Exercise objective:
Go through the following data and transcribe exactly the stretch of lines from the one holding "ring tip: (301, 285)" to the one holding "ring tip: (377, 352)", both included.

Material for the task Block Start

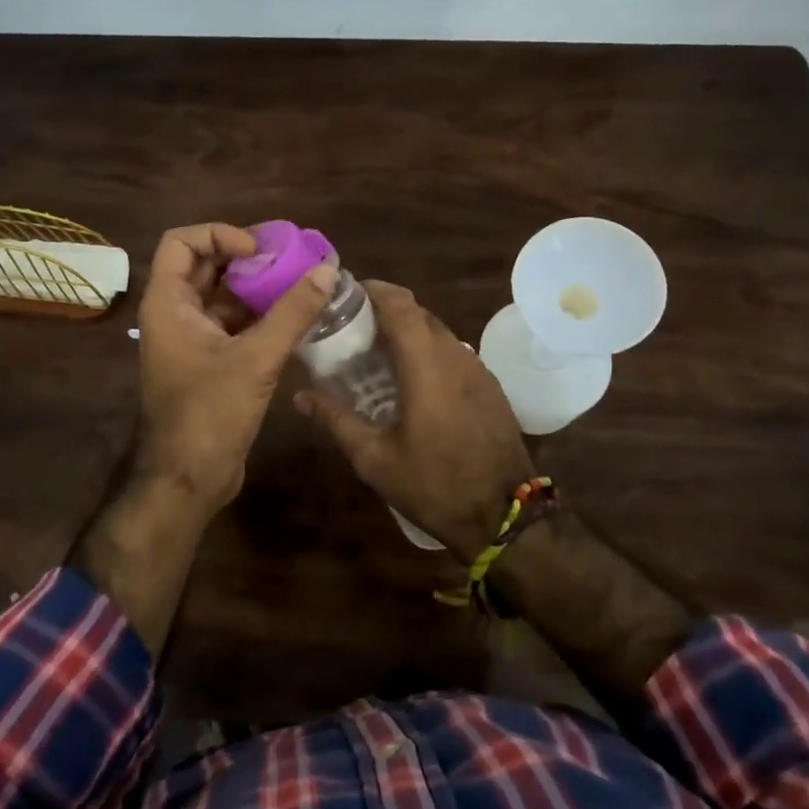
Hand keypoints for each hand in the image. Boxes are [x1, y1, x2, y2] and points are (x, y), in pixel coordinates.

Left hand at [133, 223, 335, 510]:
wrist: (188, 480)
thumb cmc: (210, 414)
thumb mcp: (255, 359)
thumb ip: (292, 313)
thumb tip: (326, 270)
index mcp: (168, 304)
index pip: (181, 242)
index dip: (219, 235)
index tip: (258, 252)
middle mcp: (174, 315)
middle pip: (205, 266)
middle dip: (246, 260)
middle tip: (290, 261)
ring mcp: (190, 340)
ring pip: (222, 297)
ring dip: (257, 289)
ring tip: (301, 285)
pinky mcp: (209, 362)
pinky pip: (233, 324)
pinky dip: (260, 316)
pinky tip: (296, 318)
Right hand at [295, 281, 533, 559]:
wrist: (507, 518)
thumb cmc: (435, 486)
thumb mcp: (376, 460)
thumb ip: (337, 420)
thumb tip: (301, 396)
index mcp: (427, 367)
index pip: (401, 305)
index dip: (374, 290)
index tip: (347, 293)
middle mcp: (456, 356)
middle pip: (418, 313)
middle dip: (385, 310)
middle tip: (352, 326)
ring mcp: (478, 370)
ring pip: (438, 331)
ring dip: (408, 331)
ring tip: (377, 352)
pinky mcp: (490, 386)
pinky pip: (453, 352)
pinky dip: (428, 350)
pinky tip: (411, 379)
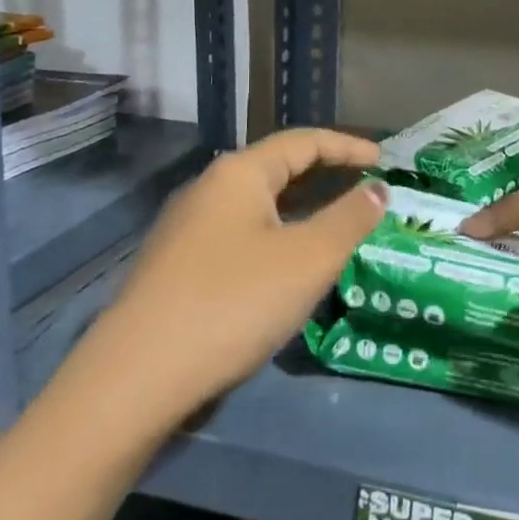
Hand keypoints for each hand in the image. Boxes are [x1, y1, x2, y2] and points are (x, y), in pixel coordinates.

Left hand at [0, 129, 386, 519]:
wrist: (136, 377)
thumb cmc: (233, 303)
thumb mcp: (308, 259)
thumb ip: (350, 219)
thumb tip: (378, 189)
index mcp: (239, 173)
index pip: (303, 142)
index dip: (347, 147)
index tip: (382, 161)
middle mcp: (208, 189)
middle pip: (277, 169)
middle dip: (324, 176)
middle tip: (364, 191)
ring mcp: (185, 228)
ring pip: (256, 205)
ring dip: (299, 208)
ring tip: (333, 226)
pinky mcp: (174, 265)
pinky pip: (238, 233)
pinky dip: (274, 235)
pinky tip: (285, 265)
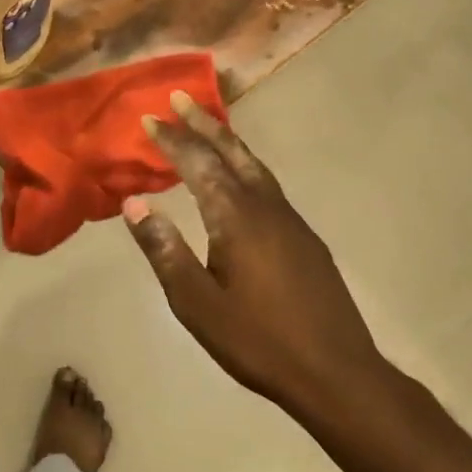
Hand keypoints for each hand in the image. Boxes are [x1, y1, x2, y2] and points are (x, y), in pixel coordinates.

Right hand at [122, 92, 390, 422]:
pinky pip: (266, 184)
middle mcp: (265, 206)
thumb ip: (164, 250)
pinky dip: (244, 165)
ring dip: (226, 140)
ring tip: (207, 125)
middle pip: (231, 152)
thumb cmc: (258, 340)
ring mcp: (290, 221)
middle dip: (203, 123)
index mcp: (235, 217)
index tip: (150, 117)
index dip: (172, 140)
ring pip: (254, 165)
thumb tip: (134, 203)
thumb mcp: (196, 303)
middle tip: (180, 97)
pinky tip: (239, 179)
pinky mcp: (304, 238)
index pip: (197, 164)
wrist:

Material for the task Block End

Result:
ring tip: (301, 285)
pinky mcp: (209, 362)
pinky pip: (233, 324)
pinky dip: (260, 316)
pinky tip: (296, 318)
Right hand at [295, 281, 533, 559]:
wrist: (507, 518)
thumb cmc: (435, 486)
thumb mcp: (376, 460)
thumb ip: (337, 420)
thumb tip: (301, 396)
index mcp: (427, 367)
index pip: (401, 305)
index dip: (374, 290)
index tip: (347, 293)
middle mcp: (456, 356)
middle pip: (418, 313)
middle dip: (385, 310)
middle tip: (352, 326)
ring mcp: (478, 370)
ring pip: (438, 331)
ring dip: (408, 331)
ring tip: (377, 352)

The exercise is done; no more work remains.